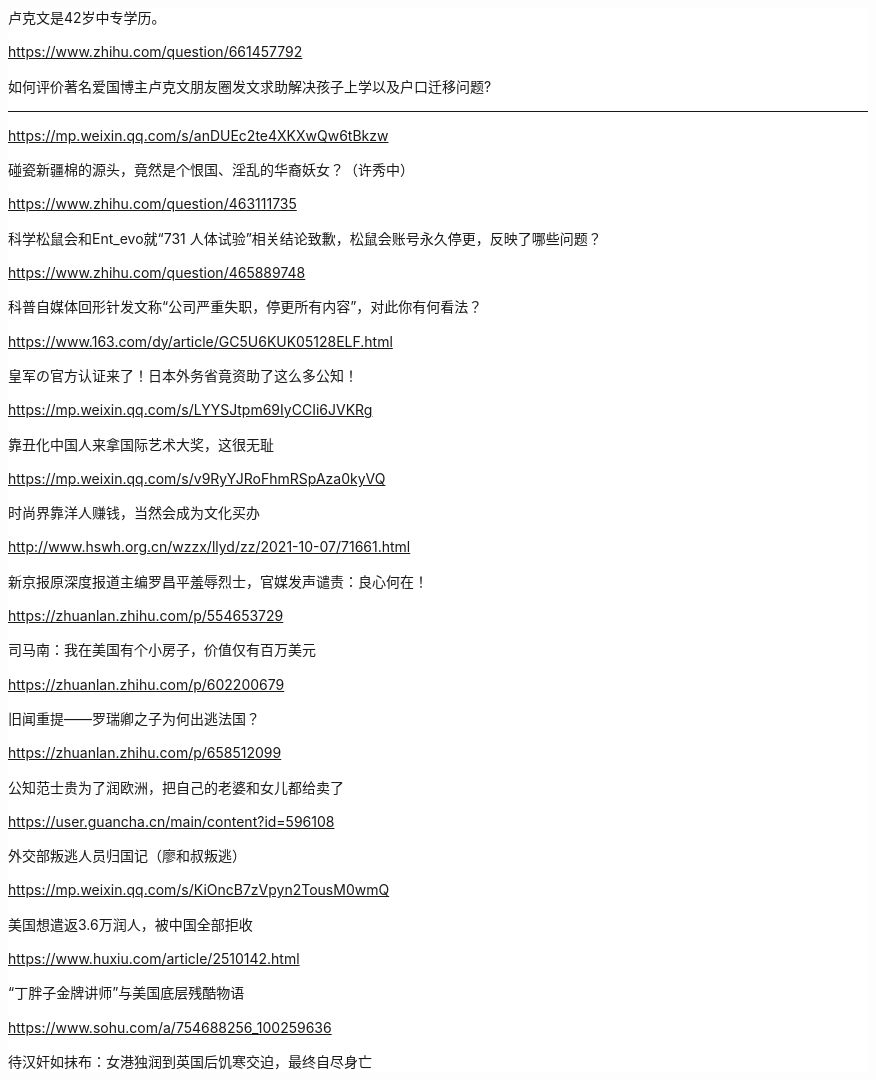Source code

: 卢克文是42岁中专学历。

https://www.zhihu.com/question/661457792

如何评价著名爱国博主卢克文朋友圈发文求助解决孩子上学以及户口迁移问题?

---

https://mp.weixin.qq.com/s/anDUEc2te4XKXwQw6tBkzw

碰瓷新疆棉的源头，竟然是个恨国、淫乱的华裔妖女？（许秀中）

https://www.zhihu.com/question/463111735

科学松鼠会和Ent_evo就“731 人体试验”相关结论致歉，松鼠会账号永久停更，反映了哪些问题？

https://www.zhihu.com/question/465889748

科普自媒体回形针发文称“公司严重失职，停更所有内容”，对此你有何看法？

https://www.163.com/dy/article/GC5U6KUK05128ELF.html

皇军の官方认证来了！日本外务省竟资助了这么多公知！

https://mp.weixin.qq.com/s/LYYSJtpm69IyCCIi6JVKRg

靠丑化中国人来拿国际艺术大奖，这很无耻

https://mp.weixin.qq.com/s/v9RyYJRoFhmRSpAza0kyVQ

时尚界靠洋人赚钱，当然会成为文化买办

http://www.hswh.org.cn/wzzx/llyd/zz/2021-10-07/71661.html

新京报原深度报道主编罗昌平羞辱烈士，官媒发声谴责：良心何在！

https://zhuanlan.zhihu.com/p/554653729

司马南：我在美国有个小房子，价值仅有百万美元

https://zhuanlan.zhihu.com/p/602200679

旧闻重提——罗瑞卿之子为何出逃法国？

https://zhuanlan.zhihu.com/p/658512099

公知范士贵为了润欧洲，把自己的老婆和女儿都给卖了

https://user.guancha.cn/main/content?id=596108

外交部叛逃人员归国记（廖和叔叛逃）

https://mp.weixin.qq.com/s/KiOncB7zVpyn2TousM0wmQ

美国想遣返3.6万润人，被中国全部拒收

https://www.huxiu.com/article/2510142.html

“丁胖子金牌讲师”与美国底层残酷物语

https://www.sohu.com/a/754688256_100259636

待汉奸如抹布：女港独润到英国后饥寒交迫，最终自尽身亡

■ What you have to do:
Copy out the lines of the records word for word, starting at the line that contains "https://zhuanlan.zhihu.com/p/602200679" and ending at the final line of the records.

■ Response to the exercise:
https://zhuanlan.zhihu.com/p/602200679

旧闻重提——罗瑞卿之子为何出逃法国？

https://zhuanlan.zhihu.com/p/658512099

公知范士贵为了润欧洲，把自己的老婆和女儿都给卖了

https://user.guancha.cn/main/content?id=596108

外交部叛逃人员归国记（廖和叔叛逃）

https://mp.weixin.qq.com/s/KiOncB7zVpyn2TousM0wmQ

美国想遣返3.6万润人，被中国全部拒收

https://www.huxiu.com/article/2510142.html

“丁胖子金牌讲师”与美国底层残酷物语

https://www.sohu.com/a/754688256_100259636

待汉奸如抹布：女港独润到英国后饥寒交迫，最终自尽身亡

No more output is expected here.